Judul: I Love I Hate I Miss My Sister
Pengarang: Amelie Sarn
Penerbit: Delacorta Press
Tahun Terbit: Agustus 2014
Halaman: 152
Rating: 4 of 5
“Carefree.” What a strange word.
Sepertinya menjadi kalimat yang sering diulang di awal buku
ini. Memang karena di sana letak perbedaan yang mencolok antara dua kakak
beradik, Sohane dan Djelila, keluarga Muslim Algeria yang tinggal di Prancis.
Djelila, adik perempuan Sohane digambarkan sebagai sosok dengan karakter lebih
ceria dan lebih cantik juga. Sohane digambarkan lebih cerdas namun cenderung
tertutup.
Beberapa konflik mulai muncul ketika Sohane memutuskan untuk
menggunakan head scarf, not veil, fyi. I don’t want to be ashamed of being
Muslim and of practicing my religion, gitu sih kata Sohane. Di sisi lain,
Djelila malah tampil dengan lebih fashionable, rambut diwanarnai, bahkan
mengakui kalau dia suka minum. Back to topic, sayangnya, peraturan sekolah
melarang keras murid mengenakan hal-hal yang ada hubungannya dengan atribut
keagamaan. Yaa…Prancis lah namanya. Sensitif untuk urusan beginian. Sohane
sontak menjadi the most-popular student, mengalahkan popularitas adeknya.

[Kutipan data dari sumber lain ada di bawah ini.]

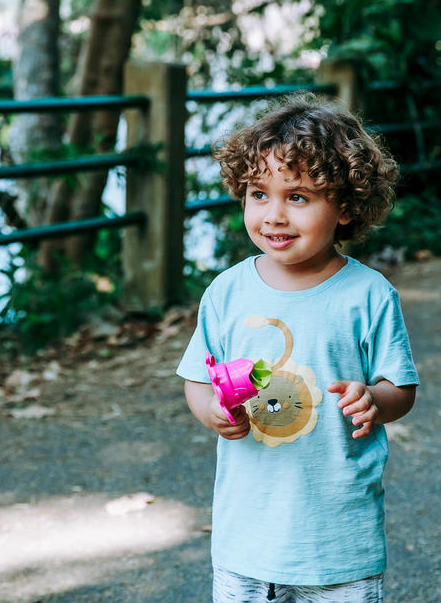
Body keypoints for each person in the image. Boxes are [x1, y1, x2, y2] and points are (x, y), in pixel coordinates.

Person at [177, 95, 419, 603]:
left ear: (346, 206)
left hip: (338, 543)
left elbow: (401, 387)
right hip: (246, 540)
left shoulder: (369, 295)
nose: (274, 215)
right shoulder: (227, 291)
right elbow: (198, 378)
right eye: (259, 193)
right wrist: (212, 412)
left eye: (299, 197)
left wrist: (374, 399)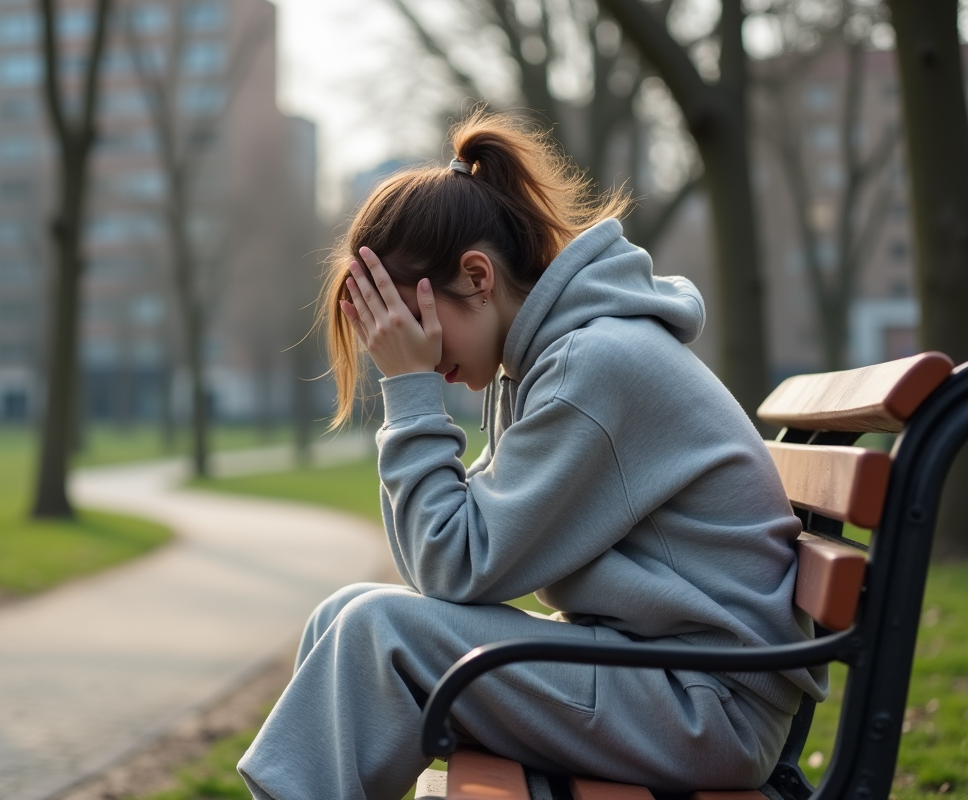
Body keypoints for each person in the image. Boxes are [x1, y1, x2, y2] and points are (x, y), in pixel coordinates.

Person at [237, 112, 826, 800]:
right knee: (344, 613)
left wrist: (409, 390)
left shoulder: (591, 368)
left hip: (708, 711)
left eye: (411, 326)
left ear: (477, 276)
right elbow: (451, 560)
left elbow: (453, 566)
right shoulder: (554, 359)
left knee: (376, 630)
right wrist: (413, 390)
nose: (412, 351)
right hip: (668, 680)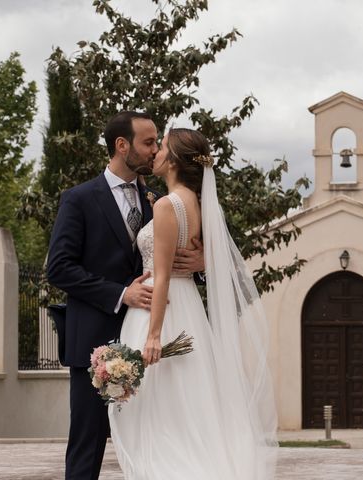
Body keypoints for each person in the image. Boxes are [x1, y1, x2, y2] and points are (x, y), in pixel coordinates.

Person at [108, 128, 278, 479]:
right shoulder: (193, 203)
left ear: (173, 160)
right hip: (186, 307)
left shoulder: (170, 205)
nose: (154, 153)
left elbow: (165, 275)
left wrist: (154, 336)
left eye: (162, 147)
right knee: (182, 407)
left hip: (164, 307)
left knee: (161, 413)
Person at [47, 112, 204, 480]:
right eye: (148, 143)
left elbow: (176, 254)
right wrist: (121, 294)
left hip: (152, 337)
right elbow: (59, 268)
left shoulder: (159, 199)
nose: (154, 151)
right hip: (94, 340)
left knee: (161, 433)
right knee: (88, 441)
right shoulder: (79, 199)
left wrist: (201, 262)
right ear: (122, 145)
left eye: (156, 144)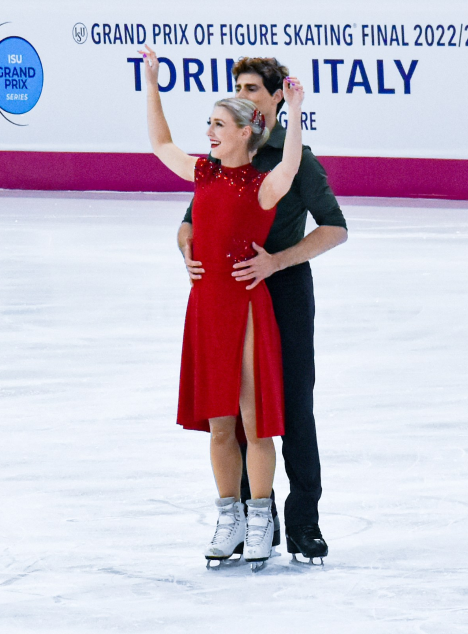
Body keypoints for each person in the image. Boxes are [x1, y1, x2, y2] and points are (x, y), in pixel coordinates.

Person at [141, 44, 305, 568]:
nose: (209, 132)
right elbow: (160, 141)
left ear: (242, 133)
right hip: (206, 308)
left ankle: (260, 519)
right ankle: (229, 518)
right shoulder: (203, 176)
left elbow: (293, 163)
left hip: (248, 309)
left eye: (217, 124)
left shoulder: (261, 187)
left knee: (255, 424)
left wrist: (295, 114)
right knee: (218, 424)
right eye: (208, 122)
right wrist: (152, 87)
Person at [178, 57, 348, 562]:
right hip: (229, 294)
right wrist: (188, 250)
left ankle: (304, 523)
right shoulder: (225, 152)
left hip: (284, 291)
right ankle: (258, 519)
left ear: (276, 97)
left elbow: (334, 228)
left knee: (291, 407)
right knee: (234, 412)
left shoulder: (296, 158)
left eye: (253, 88)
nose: (244, 95)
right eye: (238, 88)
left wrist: (277, 261)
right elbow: (191, 218)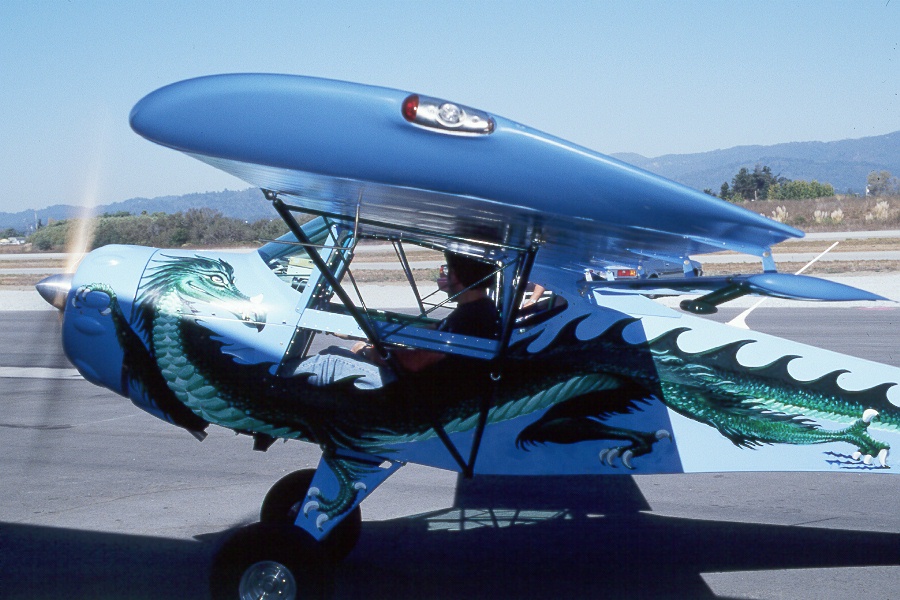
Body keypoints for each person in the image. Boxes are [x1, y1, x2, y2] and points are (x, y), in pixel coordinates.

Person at [294, 252, 500, 389]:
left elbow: (417, 361)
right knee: (337, 352)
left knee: (331, 362)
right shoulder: (476, 311)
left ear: (457, 276)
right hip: (427, 385)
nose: (446, 276)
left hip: (417, 392)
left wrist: (370, 352)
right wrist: (362, 334)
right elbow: (427, 331)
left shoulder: (472, 317)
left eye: (449, 271)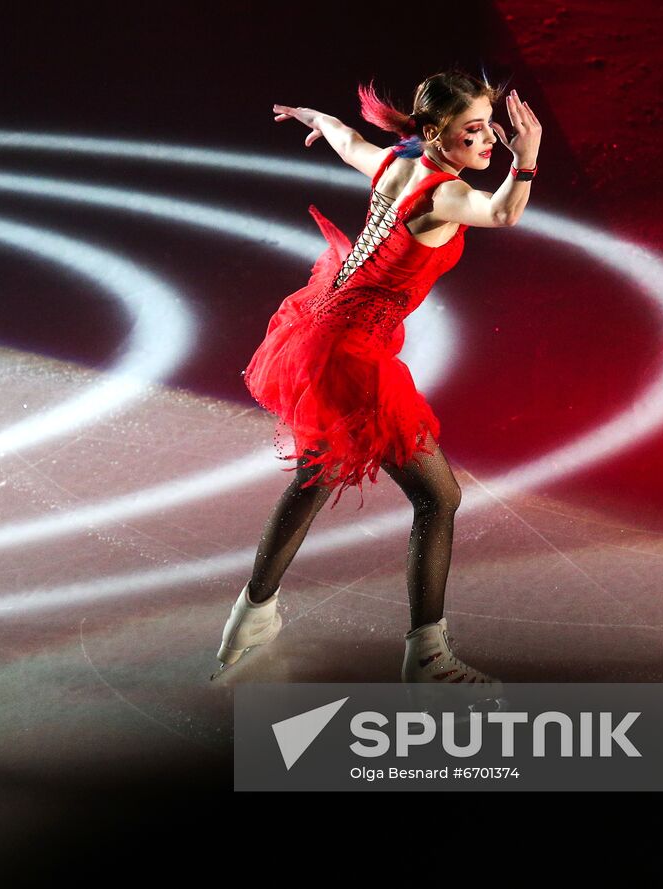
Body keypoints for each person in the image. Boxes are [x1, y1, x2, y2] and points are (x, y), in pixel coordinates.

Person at [213, 69, 541, 686]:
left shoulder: (397, 161)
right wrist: (527, 158)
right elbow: (503, 214)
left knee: (318, 472)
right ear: (437, 132)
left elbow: (347, 140)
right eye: (475, 132)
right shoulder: (442, 194)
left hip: (321, 331)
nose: (489, 142)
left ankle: (248, 619)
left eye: (492, 130)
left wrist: (316, 118)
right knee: (438, 496)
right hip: (352, 354)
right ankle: (428, 658)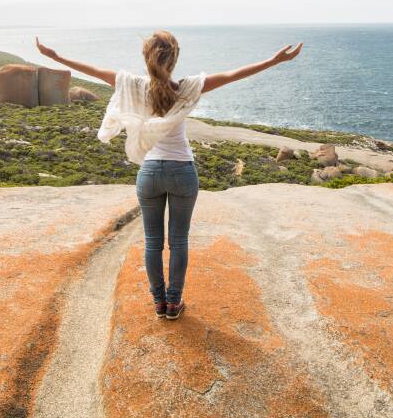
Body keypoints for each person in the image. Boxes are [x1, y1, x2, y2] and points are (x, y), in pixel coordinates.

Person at [35, 30, 303, 320]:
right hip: (182, 172)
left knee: (152, 241)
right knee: (178, 241)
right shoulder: (187, 88)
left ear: (146, 57)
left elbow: (93, 71)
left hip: (149, 172)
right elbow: (232, 75)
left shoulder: (132, 85)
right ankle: (174, 303)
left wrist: (55, 57)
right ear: (174, 58)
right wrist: (275, 61)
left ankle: (159, 304)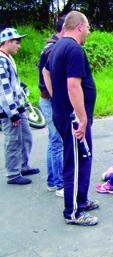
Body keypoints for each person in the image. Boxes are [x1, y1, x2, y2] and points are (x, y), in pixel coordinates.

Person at [42, 11, 99, 226]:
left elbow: (46, 73)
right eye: (88, 28)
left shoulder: (56, 47)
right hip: (73, 117)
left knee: (83, 158)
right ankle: (73, 212)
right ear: (79, 27)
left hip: (66, 113)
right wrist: (82, 118)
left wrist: (57, 98)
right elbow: (73, 85)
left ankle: (81, 201)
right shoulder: (74, 48)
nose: (89, 32)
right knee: (74, 162)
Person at [0, 28, 40, 185]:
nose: (19, 46)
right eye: (17, 42)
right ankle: (13, 174)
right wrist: (13, 113)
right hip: (9, 111)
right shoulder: (1, 61)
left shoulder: (8, 57)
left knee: (26, 137)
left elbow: (13, 84)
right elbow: (3, 90)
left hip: (17, 106)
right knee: (13, 141)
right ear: (7, 42)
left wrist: (21, 107)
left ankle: (23, 165)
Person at [38, 16, 65, 197]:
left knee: (53, 141)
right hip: (50, 100)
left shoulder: (51, 46)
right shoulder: (53, 49)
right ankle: (59, 184)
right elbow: (50, 76)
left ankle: (52, 180)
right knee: (57, 141)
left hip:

Haks. Tapi hebatnya, ketika teman-teman
lain memandang aneh pada Sohane, Djelila justru tampil sebagai guardian angel.
Puncak konflik ketika Sohane yang telah memutuskan untuk
mengambil kelas belajar di rumah, meminta izin kepada Ibunya untuk
berjalan-jalan keluar rumah. Ketika itu ia seperti mendengar suara anjing
melolong kesakitan. In fact, itu adalah suara Djelila yang sedang terbakar,
-dibakar, tepatnya oleh Majid, teman sekolah Djelila-
I don’t want to live in fear. I don’t want my choice to be
dictated by fear. I don’t want to be what others have decided I should be. I
want to be myself. – pg.131
Singkat dan tragis.
Buku ini tergolong tipis dan untungnya berbahasa Inggris
yang cukup mudah dimengerti tanpa harus membuka translator. Makanya aku bisa
namatin bacanya selama perjalanan udara CGK-PDG. Menohok, karena ceritanya
nggak berbelit-belit. Klimaks dan penyelesaian langsung diceritakan di bagian
akhir. Berhasil bikin perasaan jadi campur aduk deh. Mungkin karena substansi
ceritanya juga keren.
Menurutku jalan ceritanya cukup seimbang. Menggunakan sudut
pandang orang pertama dari sisi Sohane, menggiring pembaca menjadikan Sohane
sebagai tokoh utama. Namun, kejadian Djelila sebagai puncak konflik juga
menguras fokus. Bikin shock, sesak nafas, kaget sumpah. Makanya jadi balance.
*ketauan anak akuntansi*
Oya, menjelang akhir cerita, there’s one thing that impress
me.
Setelah kejadian dibakarnya Djelila hidup-hidup, diadakan
semacam diskusi tentang kematiannya. Sohane yang tidak sengaja membaca
pengumuman itu dari sebuah poster memutuskan untuk datang dan melihat. Ketika
Sohane datang terlambat dan duduk, semua peserta diskusi mendadak diam dan
memandang ke Djelila. Ia sempat ge-er dan beranggapan orang-orang pada tau
siapa dirinya. Eh, taunya, dia malah disuruh keluar ruangan.
You don’t belong here. Our group fights for the liberty of
women, for the defense of their free will. You disavow these values by
accepting to wear the veil – pg. 140
Jleb. Banget. Kan.
Sebenarnya sih aku heran. Ya kalau menjunjung tinggi
kebebasan, mestinya disana boleh-boleh aja donk kalau mau pakai veil. Gitu.
Oya, cerita ini based on true story, lho.